I'm sorry that I don't have more details, but I'm sure that could be arranged if anyone is seriously interested. Please let me know.

Thanks!


----------



## lmillette (Apr 23, 2012)

Unfortunately I don’t know if there is anything anyone can do without more details or hard contact information. It may be just a matter of hoping Southeast Maltese Rescue gets back to you. If you get more information let us know. Sorry I can’t be of more help, but without further details its hard.


----------



## maggieh (Dec 16, 2007)

Southern Comfort Maltese Rescue has volunteers who are SM members - hopefully one of them will see this thread.


----------



## plenty pets 20 (Jul 8, 2006)

Please see if you can get pictures to share and also contact Southern Comfort Maltese Rescue. If we all werent headed off to the Specialty I would have more time to find contacts. We do need more info though. How many Maltese are out there that are suffering in pens and cages?? Makes me crazier thinking about it. Edie


----------



## Whoolia (Jan 8, 2012)

Please let me know what further info (besides pictures, obviously) that you all need and I will do my best to get it. This all just came about late this afternoon and I wanted to get the ball rolling, so please forgive me! Just want to help this baby if possible.


----------



## lmillette (Apr 23, 2012)

Whoolia said:


> Please let me know what further info (besides pictures, obviously) that you all need and I will do my best to get it. This all just came about late this afternoon and I wanted to get the ball rolling, so please forgive me! Just want to help this baby if possible.

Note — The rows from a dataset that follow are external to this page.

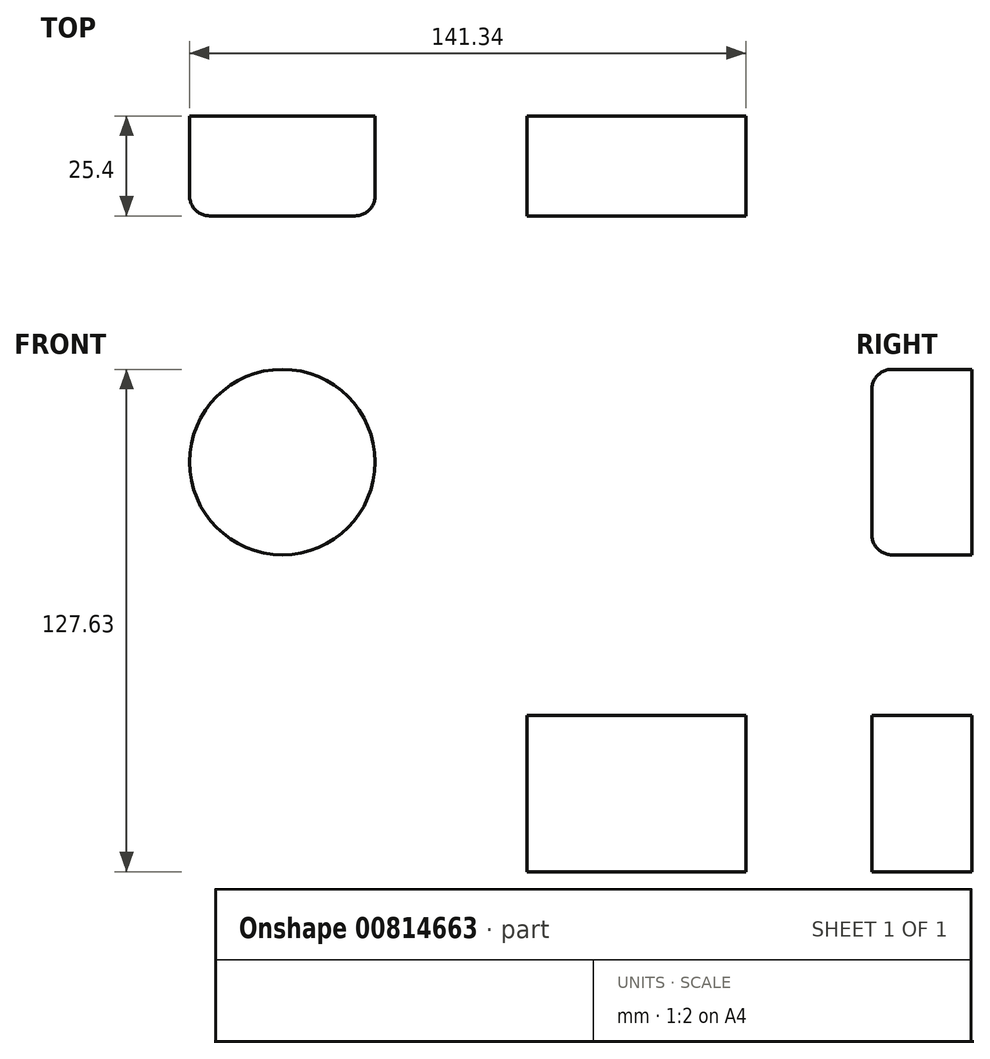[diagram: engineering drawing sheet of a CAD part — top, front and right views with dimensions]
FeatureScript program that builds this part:
annotation { "Feature Type Name" : "Feature", "Feature Type Description" : "" }
export const myFeature = defineFeature(function(context is Context, id is Id, definition is map)
    precondition{}
    {
        {
            var Q0;
            Q0=qCreatedBy(makeId("Front.planeOp"),FACE);
            var sketch = newSketch(context, id + "F0", { "sketchPlane" : qUnion([Q0])});
            skCircle(sketch, "E0", {"center": v(-49.38, 47.7) * mm, "radius": 23.56 * mm});
            skLineSegment(sketch, "E1.bottom", {"start": v(12.73, -16.65) * mm, "end": v(68.4, -16.65) * mm});
            skLineSegment(sketch, "E1.top", {"start": v(12.73, -56.37) * mm, "end": v(68.4, -56.37) * mm});
            skLineSegment(sketch, "E1.left", {"start": v(12.73, -16.65) * mm, "end": v(12.73, -56.37) * mm});
            skLineSegment(sketch, "E1.right", {"start": v(68.4, -16.65) * mm, "end": v(68.4, -56.37) * mm});
            skSolve(sketch);
        }
        {
            var Q0;
            Q0=makeQuery(id+"F0.imprint","IMPRINT",FACE,{"disambiguationData":[TD([[makeQuery(id+"F0.imprint","IMPRINT",EDGE,{"derivedFrom":sQuery(id+"F0.wireOp",EDGE,"E0")}),1.0]])]});
            var Q1;
            Q1=makeQuery(id+"F0.imprint","IMPRINT",FACE,{"disambiguationData":[TD([[makeQuery(id+"F0.imprint","IMPRINT",EDGE,{"derivedFrom":sQuery(id+"F0.wireOp",EDGE,"E1.bottom")}),-1.0]])]});
            extrude(context, id + "F1", {"entities" : qUnion([Q0, Q1]), "depth" : 25.4 * mm, "offsetDistance" : 25.4 * mm});
        }
        {
            var Q0;
            Q0=makeQuery(id+"F1.opExtrude","CAP_FACE",FACE,{"disambiguationData":[OSD([sQuery(id+"F0.wireOp",EDGE,"E0")])],"isStart":false});
            fillet(context, id + "F2", {"entities" : qUnion([Q0]), "radius" : 5.08 * mm, "tangentPropagation" : true, "allowEdgeOverflow" : false});
        }
    });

Pictures would be great, but also who do you have contact information for the family getting ride of the pup? Do you know what there plan is, for instance, when they are planning to give her up or bring her to a shelter? I think those are things rescues will need. Just a thought.


----------



## michellerobison (Dec 17, 2009)

SCMR info, in case you don't have it. Thanks for helping this little fluff.

*SCMR
P.O. Box 2005
Chattanooga, TN 37409
* *Email:*

*[email protected]* *Phone:*

*423-443-4082*


----------



## SammieMom (Nov 13, 2010)

How sad, poor baby. How can people be so cruel. God bless you for trying to help this little girl. I will pray that all ends well and safe for her. So sad.


----------